I just set up my first Hadoop cluster. My cluster looks like:
Node1 – NameNode + ResourceManager
Node2 – SecondaryNameNode
Node3 – DataNode (+NodeManager)
Node4 – DataNode (+NodeManager)
Node5 – DataNode
Doing java’s jps command on all machines looks good.
My hadoop-hduser-namenode-node1.log (and same on other machines) are looking fine too. I got a single warning (fs.name.dir only got one directory).
I started a mapreduce-example job wordcount (twice) using a 550 MB apache-log. Job ran, output seems fine.
- My Web-UI
http://namenode:8088/ shows 3 Active Nodes – Node State Running but I couldn’t see any changes at all while my jobs were run.

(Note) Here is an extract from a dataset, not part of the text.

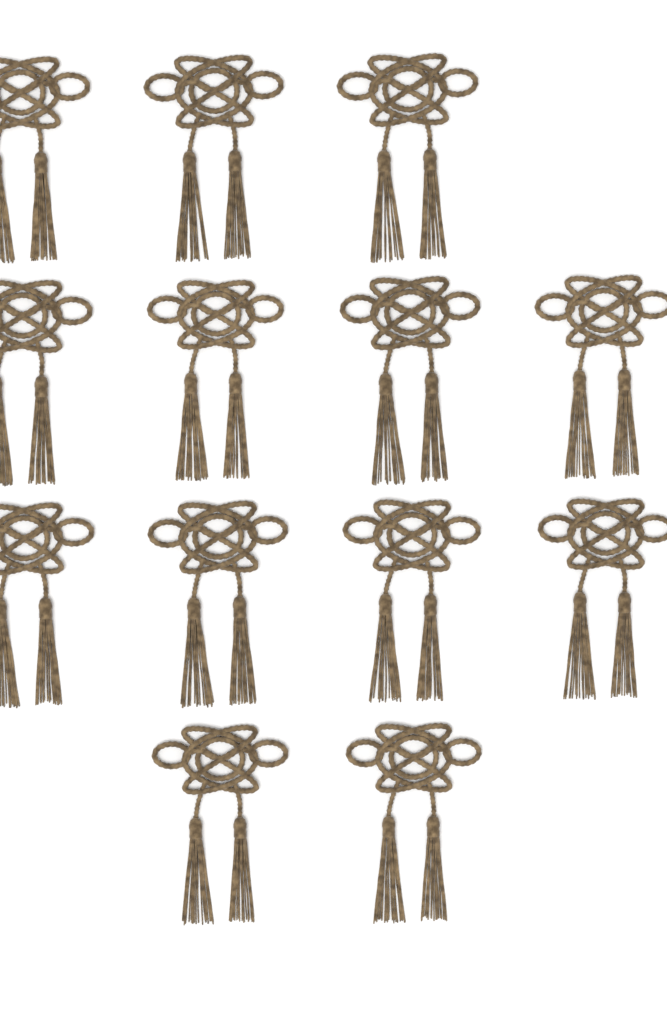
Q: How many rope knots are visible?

Java Output after starting the job:
> 16/07/05 13:27:31 INFO mapreduce.Job: The url to track the job: http://localhost:8080/
- Also Java output said ‘split into 5 blocks’. So I’d like to see where blocks getting stored to be sure that my cluster is working fine. Can I somehow check where blocks are getting stored and if
it replication works just like it should in theory.
- My Web-UI
http://datanode:50075 only shows: ‘DataNode on Datanode:50075’. I cannot click on overview or get any helpful information here. When I got my first hands on Hadoop I used a single-node-setup. There, this page had tons of information about the node-health/status/jobs
and I was able to browse the HDFS. I’m missing this here, and I don’t get why.